Our bias NEUTRAL, we’re on the sidelines until a clearer picture emerges.
FUNDAMENTALS: Last weeks devastating earthquake is enough to potentially detract 0.5% of growth from the New Zealand economy, further complicating a recovery that was already shaky given the imbalance of domestic factors and the strains of the global stabilization. In the aftermath of the earthquake, the market has seen expectations for one or two quarter-point rate future hikes turn into a forecast for 10 bps of cuts. The market has fully priced in the possibility of a 25 bps cut at the next meeting on March 9th and there is debate that the move could be as large as 50 basis points. Maintaining rates is one thing; but seeing yield potential drop is another altogether. As interest rate expectations have retreated over the past week, we have seen the Kiwi react in kind and while this slide has clear fundamental roots, we need to be cautious in our expectations of a trend reversal. The Kiwis 3.00% yield will offer a strong reason for investors to keep capital in the market until there is confirmation that a rate cut is on the way. At the same time, the view of market wide risk appetite sentiment will play a more prominent role here. Normally, a high yielding currency would still attract support when short term risk appetite sentiment has a corrective pullback, but the wider market’s bearings will be seen as a added weight to the RBNZ’s’ efforts going forward.

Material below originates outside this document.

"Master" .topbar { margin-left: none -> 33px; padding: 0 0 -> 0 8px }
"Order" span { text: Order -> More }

Apart from the early week Trade Balance and business confidence reports, the economic calendar is empty for the Kiwi which means price action is likely to be determined by wider market sentiment going forward. All in all, the markets panicked reaction to the earthquake and its implications may be slowly retraced over the coming week as investors acclimatize to the new fundamental reality for the Kiwi Dollar with accompanying U.S. Dollar weakness.

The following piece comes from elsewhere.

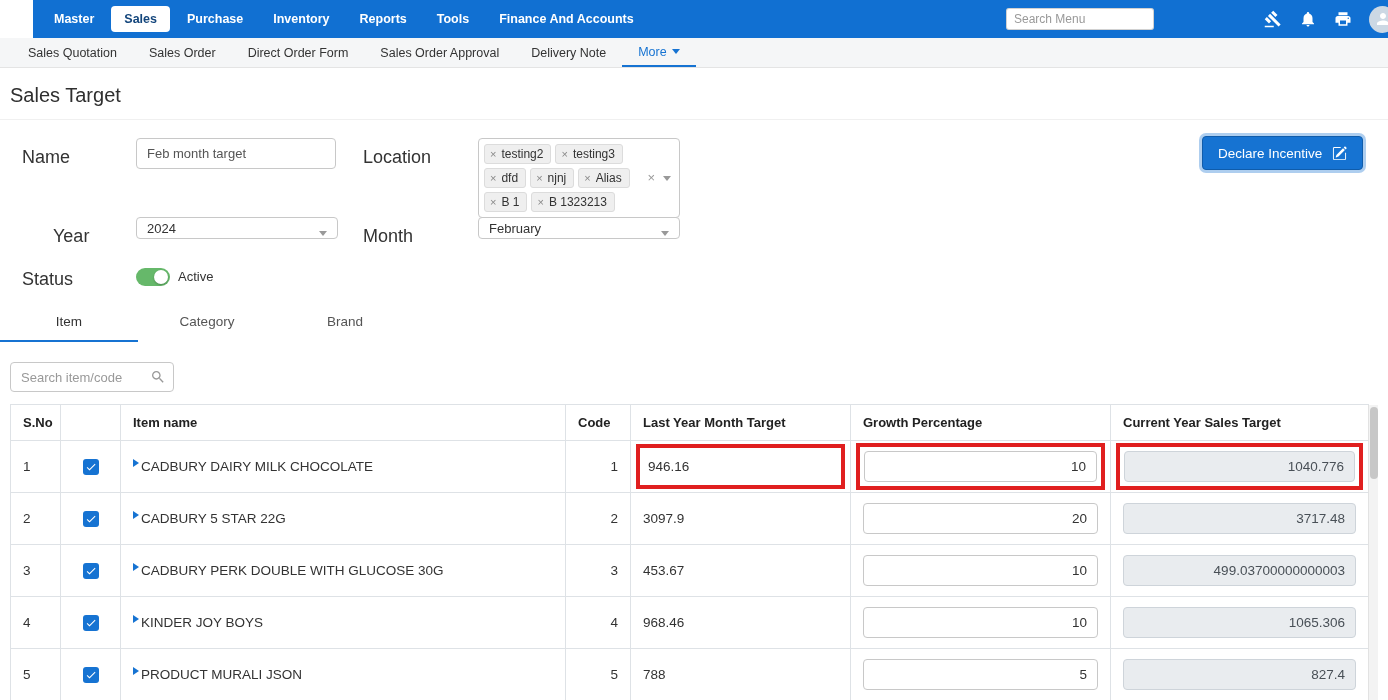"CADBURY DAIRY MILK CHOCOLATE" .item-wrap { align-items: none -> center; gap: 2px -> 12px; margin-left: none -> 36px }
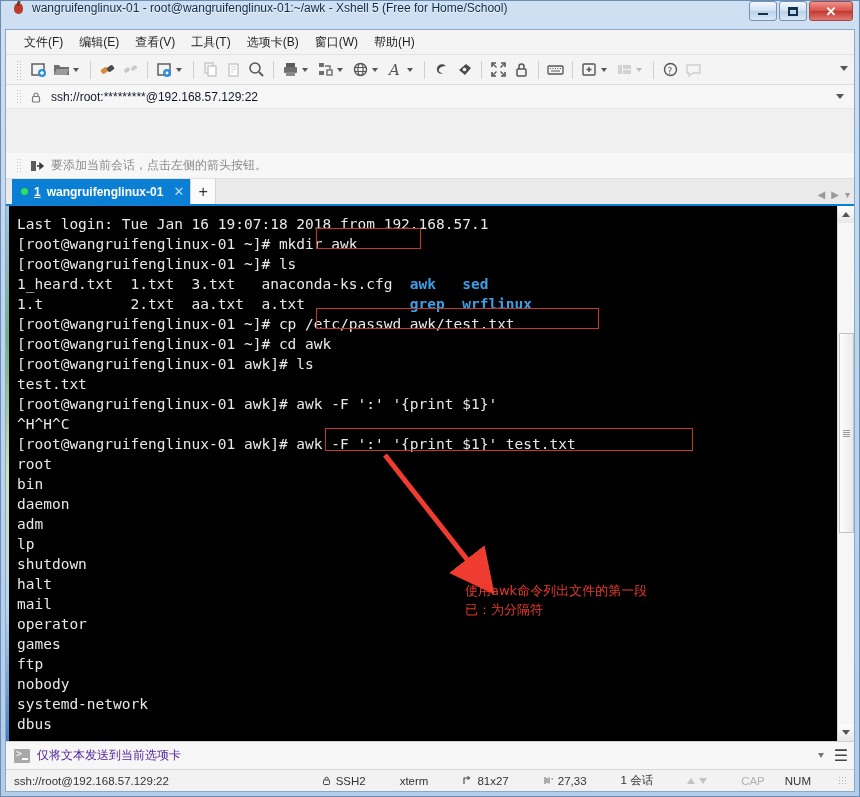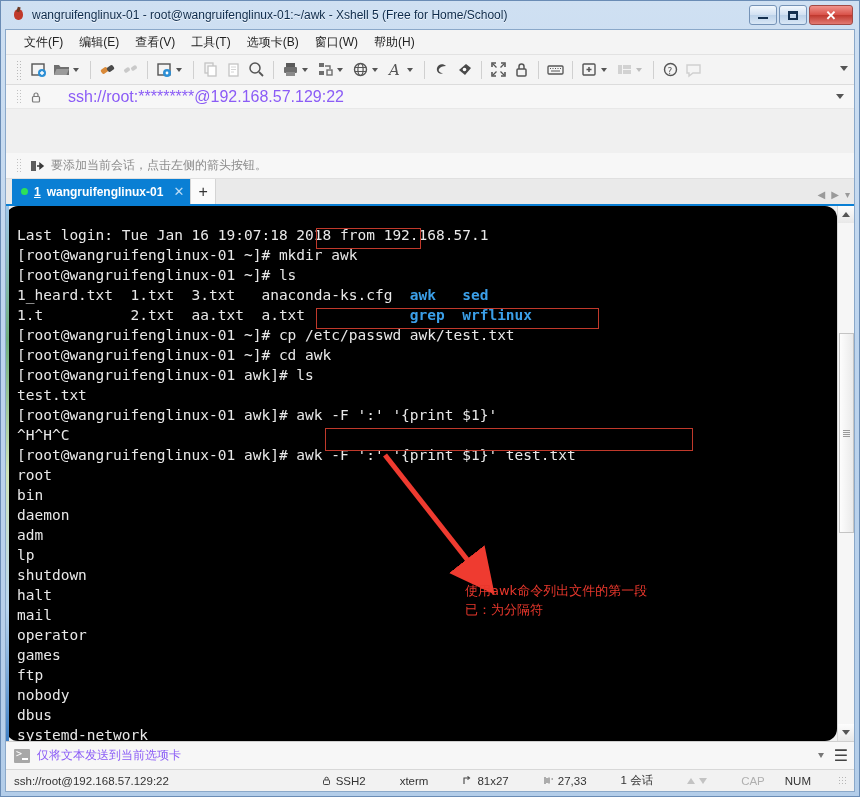"wangruifenglinux-01 -" .titlebar { align-items: center -> flex-start }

TECHNICALS: NZDUSD has continued lower but found support just ahead of 0.7400. A drop below 0.7342 is needed to confirm our bearish bias. Until then, bullish potential does remain (although looking less certain) and a rebound to 0.7655 cannot be ruled out with a daily close above this level negating our bias. Near term resistance comes in by 0.7520/0.7575. We have two open short positions from 0.7475/0.7512 and with expected U.S. Dollar weakness over the coming day and weeks, confidence is waning to the short side. As such, we’ll be monitoring closely and may look to cut out of these positions early in the week to wait for a clearer picture to emerge.